◆ TASK ◆
Check each line of the entries for the string "Multi". Report only how many lines have it.

[Saved data entries]
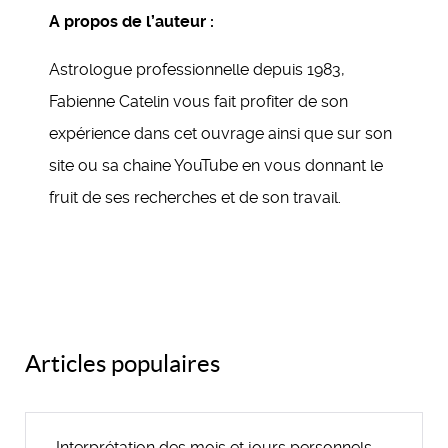
A propos de l’auteur :
Astrologue professionnelle depuis 1983,
Fabienne Catelin vous fait profiter de son
expérience dans cet ouvrage ainsi que sur son
site ou sa chaine YouTube en vous donnant le
fruit de ses recherches et de son travail.
Articles populaires
Interprétation des mois et jours personnels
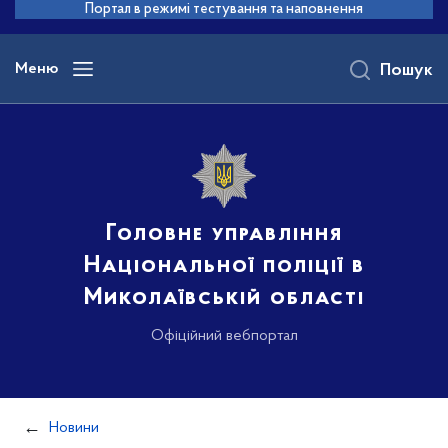
до
Портал в режимі тестування та наповнення
основного
вмісту
Меню
Пошук
Головне управління
Національної поліції в
Миколаївській області
Офіційний вебпортал
Новини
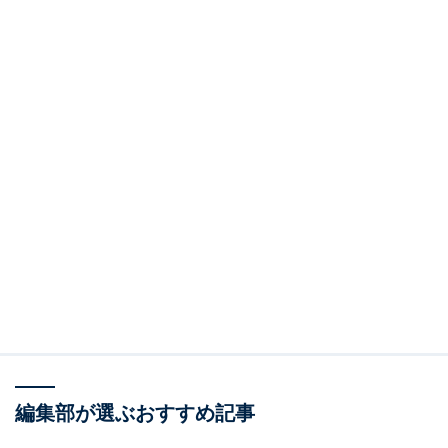
編集部が選ぶおすすめ記事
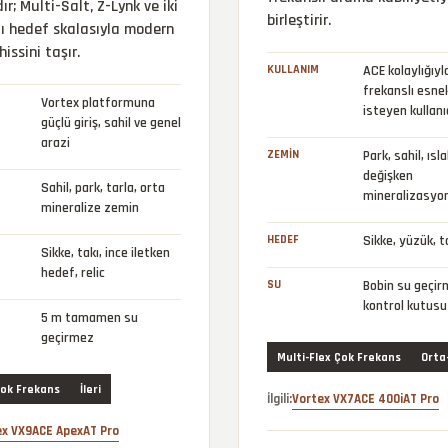
ır; Multi-Salt, Z-Lynk ve iki
birleştirir.
ı hedef skalasıyla modern
hissini taşır.
KULLANIM
ACE kolaylığıyl
frekanslı esnek
Vortex platformuna
isteyen kullanı
güçlü giriş, sahil ve genel
arazi
ZEMIN
Park, sahil, ısl
değişken
Sahil, park, tarla, orta
mineralizasyo
mineralize zemin
HEDEF
Sikke, yüzük, ta
Sikke, takı, ince iletken
hedef, relic
SU
Bobin su geçir
kontrol kutusu
5 m tamamen su
geçirmez
Multi-Flex Çok Frekans
Orta-
ok Frekans
İleri
İlgili:
Vortex VX7
ACE 400i
AT Pro
ex VX9
ACE Apex
AT Pro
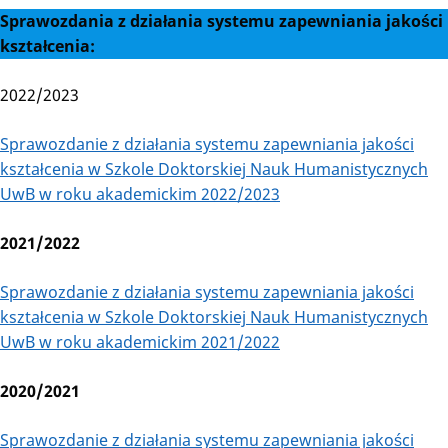
Sprawozdania z działania systemu zapewniania jakości
kształcenia:
2022/2023
Sprawozdanie z działania systemu zapewniania jakości
kształcenia w Szkole Doktorskiej Nauk Humanistycznych
UwB w roku akademickim 2022/2023
2021/2022
Sprawozdanie z działania systemu zapewniania jakości
kształcenia w Szkole Doktorskiej Nauk Humanistycznych
UwB w roku akademickim 2021/2022
2020/2021
Sprawozdanie z działania systemu zapewniania jakości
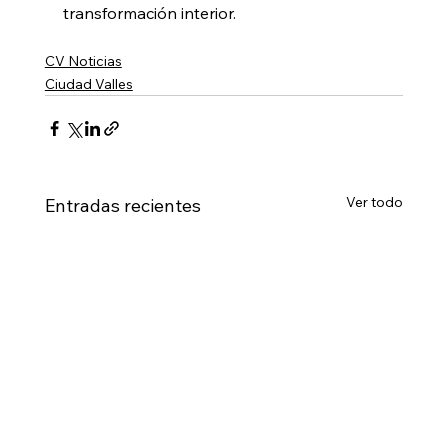
transformación interior.
CV Noticias
Ciudad Valles
Ver todo
Entradas recientes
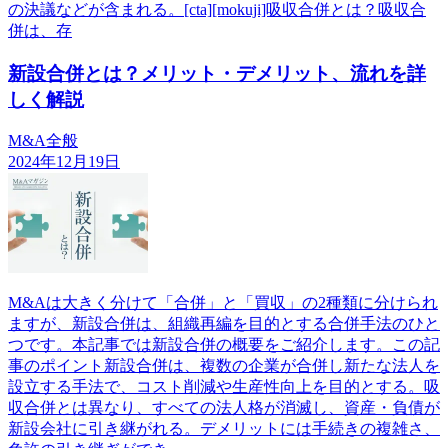
の決議などが含まれる。[cta][mokuji]吸収合併とは？吸収合
併は、存
新設合併とは？メリット・デメリット、流れを詳
しく解説
M&A全般
2024年12月19日
M&Aは大きく分けて「合併」と「買収」の2種類に分けられ
ますが、新設合併は、組織再編を目的とする合併手法のひと
つです。本記事では新設合併の概要をご紹介します。この記
事のポイント新設合併は、複数の企業が合併し新たな法人を
設立する手法で、コスト削減や生産性向上を目的とする。吸
収合併とは異なり、すべての法人格が消滅し、資産・負債が
新設会社に引き継がれる。デメリットには手続きの複雑さ、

◆ YOUR RESPONSE ◆
2